Directive
Rewrite the records starting at the line containing "一般公共预算, 基本支出" and ending at the line containing "Reading left to", replacing "list all the values" with "give every value" and changing nothing else. Return only those lines, without the pictures.

Provided data
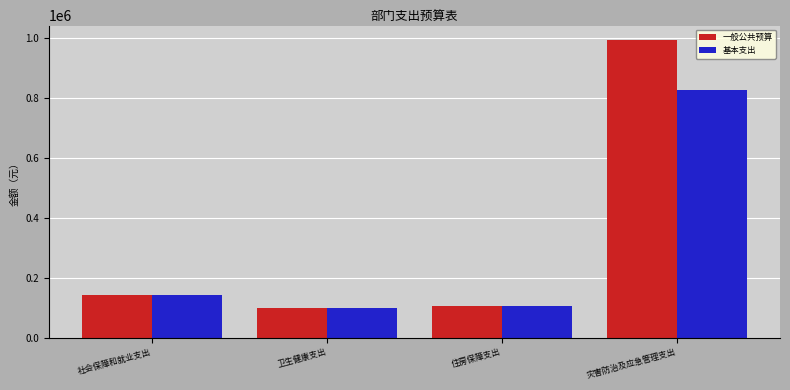

What are all the series names shown in the legend?

一般公共预算, 基本支出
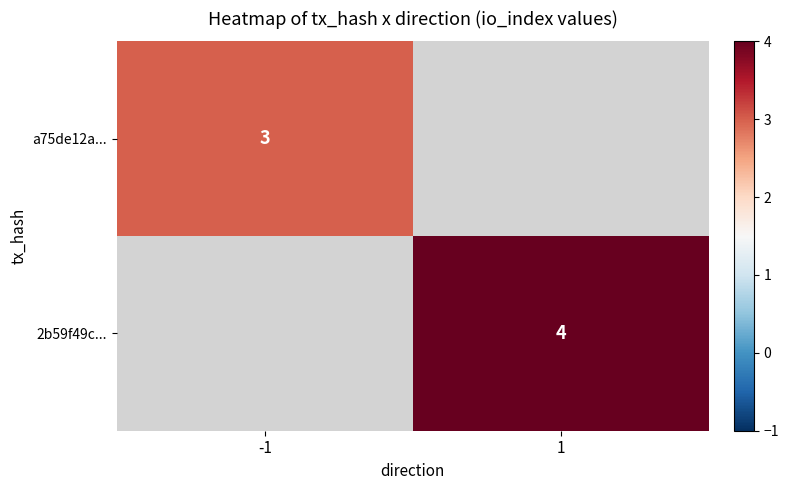

The 2b59f49c... series shows 2 at 1. True or false?

False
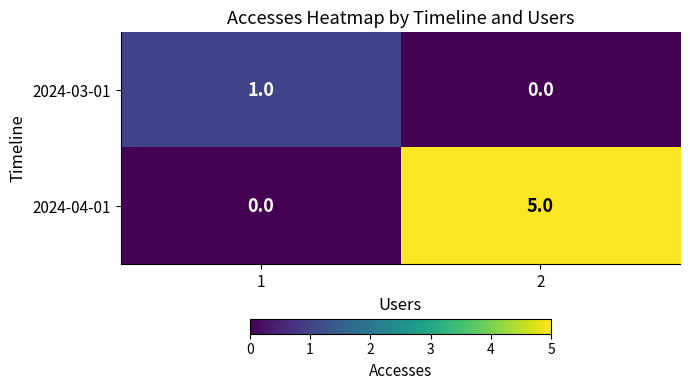

Reading right to left, list all the values displayed in this chart.

2024-03-01: 2=0	1=1
2024-04-01: 2=5	1=0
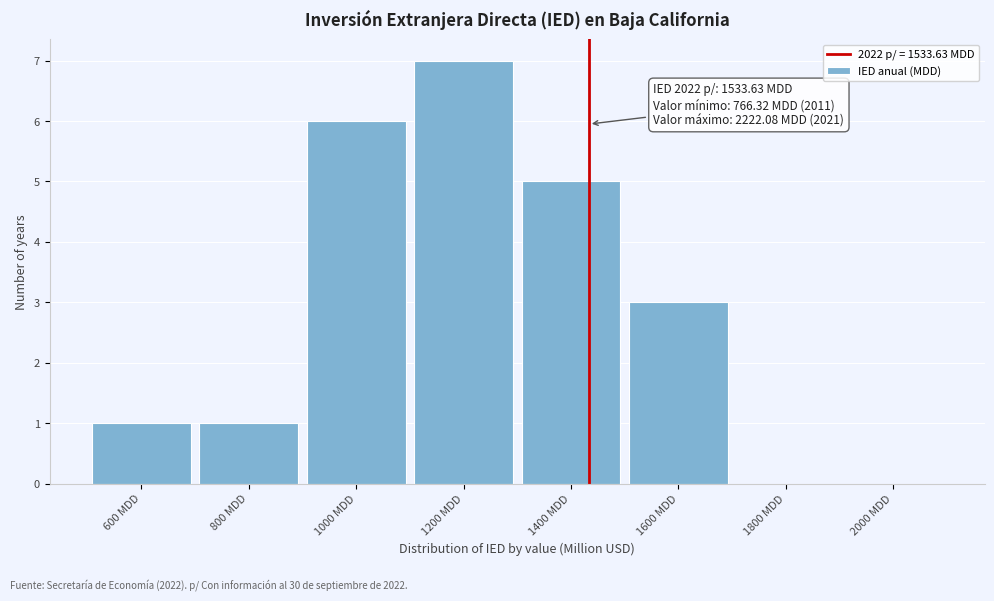

Reading left to right, extract all data points from this chart.

600 MDD=1	800 MDD=1	1000 MDD=6	1200 MDD=7	1400 MDD=5	1600 MDD=3	1800 MDD=0	2000 MDD=0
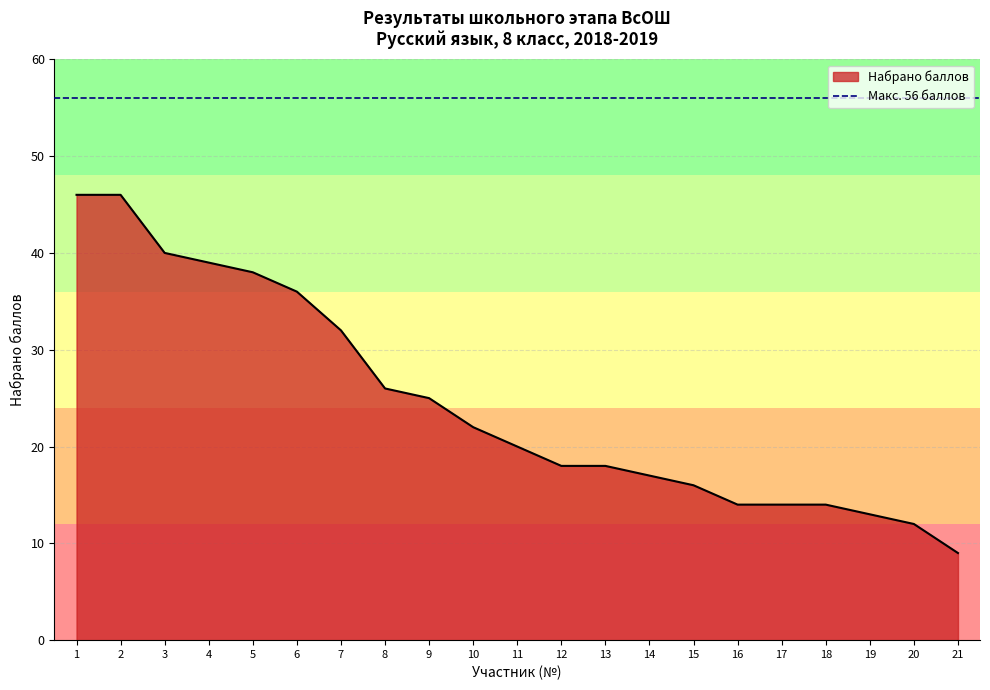

How many values exceed 20?

10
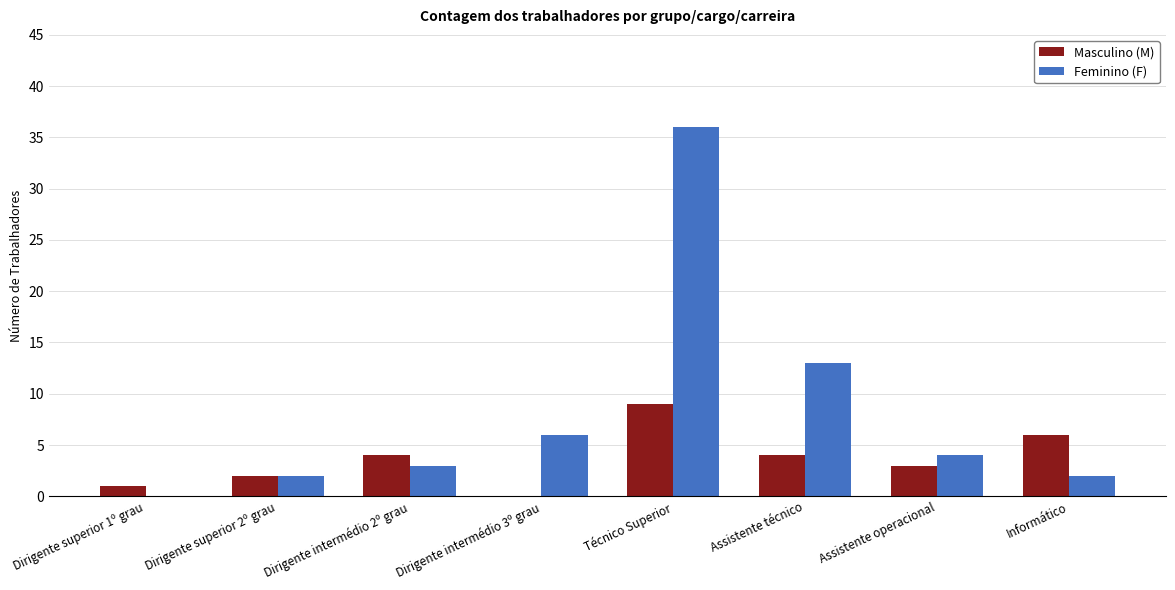

How many data points does each series have?

8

Solved exercise
一般公共预算, 基本支出

The 2b59f49c... series shows 2 at 1. True or false?

False

Reading right to left, give every value displayed in this chart.

2024-03-01: 2=0	1=1
2024-04-01: 2=5	1=0

Reading left to right, extract all data points from this chart.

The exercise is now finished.